To clarify this point, we conducted experiments in which adenovirus was used to introduce dominant-negative mutants of SRC into hESCs. We subsequently asked whether the elimination of SRC kinase activity by overexpression of these mutants influenced decidualization of hESCs in vitro. We now provide direct evidence that SRC kinase activation together with STAT5 phosphorylation is required for decidualization of hESCs.

Materials and Method

Antibodies

The mouse monoclonal antibody clone 327, which reacts with both active and inactive SRC, was obtained from Calbiochem (San Diego, CA). BD Living Colors A.v. peptide antibody, which recognizes enhanced green fluorescent protein (EGFP), was purchased from CLONTECH Laboratories (Palo Alto, CA). Phospho-p44/42 MAPK (Thr202/Tyr204) E10 monoclonal antibody, which recognizes the phosphorylated forms of MAPK3/MAPK1, was purchased from New England Biolabs (Beverly, MA). Anti-MAPK3/MAPK1 (total MAPK) antibody was purchased from Upstate Biotechnology (Lake Placid, NY). A monoclonal antibody against β-actin (ACTB) was purchased from Santa Cruz Biotechnology (Santa Cruz, CA). Anti-STAT5α/STAT5β (total STAT5) polyclonal antibody and anti-phospho-STAT5α/STAT5β (tyrosine 694) polyclonal antibody recognizing the phosphorylated forms of STAT5α/STAT5β were purchased from Cell Signaling Technology (Beverly, MA).

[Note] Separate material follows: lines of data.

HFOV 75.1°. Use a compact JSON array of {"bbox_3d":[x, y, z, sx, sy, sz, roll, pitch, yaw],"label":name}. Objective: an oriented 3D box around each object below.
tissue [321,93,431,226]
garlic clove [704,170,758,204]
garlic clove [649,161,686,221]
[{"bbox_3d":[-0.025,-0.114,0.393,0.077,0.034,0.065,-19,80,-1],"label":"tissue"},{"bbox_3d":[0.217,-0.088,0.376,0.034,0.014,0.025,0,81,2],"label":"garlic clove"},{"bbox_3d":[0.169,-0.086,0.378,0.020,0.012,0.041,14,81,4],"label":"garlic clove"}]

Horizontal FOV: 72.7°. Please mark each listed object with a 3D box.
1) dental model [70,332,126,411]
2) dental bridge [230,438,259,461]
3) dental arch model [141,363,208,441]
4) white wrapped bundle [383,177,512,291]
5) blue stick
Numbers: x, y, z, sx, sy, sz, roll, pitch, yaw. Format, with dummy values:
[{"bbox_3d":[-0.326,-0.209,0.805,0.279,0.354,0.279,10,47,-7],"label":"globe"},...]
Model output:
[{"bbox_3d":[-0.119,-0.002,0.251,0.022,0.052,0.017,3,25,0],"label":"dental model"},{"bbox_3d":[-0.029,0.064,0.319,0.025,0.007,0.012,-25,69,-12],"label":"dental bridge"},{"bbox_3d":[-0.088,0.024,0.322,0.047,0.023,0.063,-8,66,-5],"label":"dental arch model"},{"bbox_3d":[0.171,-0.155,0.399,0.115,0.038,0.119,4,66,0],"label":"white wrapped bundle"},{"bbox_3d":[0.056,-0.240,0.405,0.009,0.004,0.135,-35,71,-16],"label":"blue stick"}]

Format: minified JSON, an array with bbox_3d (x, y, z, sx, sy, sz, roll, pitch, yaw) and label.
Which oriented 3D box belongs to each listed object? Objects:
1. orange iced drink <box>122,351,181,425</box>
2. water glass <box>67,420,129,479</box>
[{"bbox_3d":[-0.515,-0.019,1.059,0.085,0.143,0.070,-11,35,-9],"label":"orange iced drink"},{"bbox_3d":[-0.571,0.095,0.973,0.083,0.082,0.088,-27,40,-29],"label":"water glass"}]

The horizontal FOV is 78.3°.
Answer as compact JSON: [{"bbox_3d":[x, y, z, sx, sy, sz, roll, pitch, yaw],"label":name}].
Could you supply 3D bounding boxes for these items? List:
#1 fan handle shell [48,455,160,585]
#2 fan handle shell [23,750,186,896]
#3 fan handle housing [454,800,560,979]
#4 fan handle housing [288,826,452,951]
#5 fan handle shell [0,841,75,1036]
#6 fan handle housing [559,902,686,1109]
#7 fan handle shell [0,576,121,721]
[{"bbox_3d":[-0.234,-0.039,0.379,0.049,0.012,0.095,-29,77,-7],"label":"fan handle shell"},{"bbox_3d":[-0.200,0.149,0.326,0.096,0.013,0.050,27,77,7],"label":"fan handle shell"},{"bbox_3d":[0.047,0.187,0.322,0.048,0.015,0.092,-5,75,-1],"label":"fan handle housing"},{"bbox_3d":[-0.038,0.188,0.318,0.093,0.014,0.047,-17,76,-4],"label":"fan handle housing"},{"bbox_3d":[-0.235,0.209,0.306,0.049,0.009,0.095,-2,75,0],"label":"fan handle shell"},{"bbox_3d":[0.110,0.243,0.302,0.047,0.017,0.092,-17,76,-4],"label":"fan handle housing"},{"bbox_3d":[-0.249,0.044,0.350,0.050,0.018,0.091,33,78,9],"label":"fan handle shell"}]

Plasmids and recombinant adenovirus construction

Two pBabe vectors, one encoding a chicken c-SRC kinase-inactive dominant-negative mutant (SRC/K295R) and a second chicken c-SRC inactive autophosphorylation site mutant (SRC/Y416F) were kindly provided by Hidesaburo Hanafusa and Tsuyoshi Akagi (Molecular Oncology, Osaka Bioscience Institute). The recombinant adenovirus vectors carrying SRC/K295R or SRC/Y416F genes were constructed by using the Adeno-X expression system (CLONTECH). Briefly, for the construction of pShuttle SRC/K295R and SRC/Y416F expression vectors, the pBabe-based vectors were digested with BamHI and EcoRI. Then the fragments containing the full-length SRC/K295R or SRC/Y416F cDNAs were blunted with T4 DNA polymerase and ligated with pShuttle vectors that had been digested with NheI and blunt ended. In addition, to construct adenovirus shuttle plasmid pAdeno vectors carrying SRC/K295R or SRC/Y416F, the recombined pShuttle vectors were digested with PI-SceI and I-CeuI, and ligated with pAdeno vectors. The mutated sites and junctions were verified by sequencing and restriction enzyme mapping. The newly recombined pAdeno vectors carrying SRC/K295R or SRC/Y416F were digested with PacI and transfected into HEK 293 cells using Lipofectamine 2000 (Invitrogen, Carlsbad, CA) according to the manufacturer’s instructions for the construction of adenovirus vectors. Adenovirus vectors encoding EGFP (Ad-EGFP), SRC/K295R (Ad-SRC/K295R), or SRC/Y416F (Ad-SRC/Y416F) were packaged and propagated in HEK 293 cells. After being purified by cesium chloride gradient centrifugation at 300,000 × g for 3.5 h at 4 C, the adenovirus vectors were dialyzed in PBS overnight at 4 C and stored at −80 C before cell infection in vitro. The viral titer of purified adenovirus was 2.5 × 1010 pfu/ml. About 80% NIH-3T3 cells and 70% hESCs were infected with Ad-EGFP, Ad-SRC/K295R, or Ad-SRC/Y416F when the multiplicity of infection reached 50.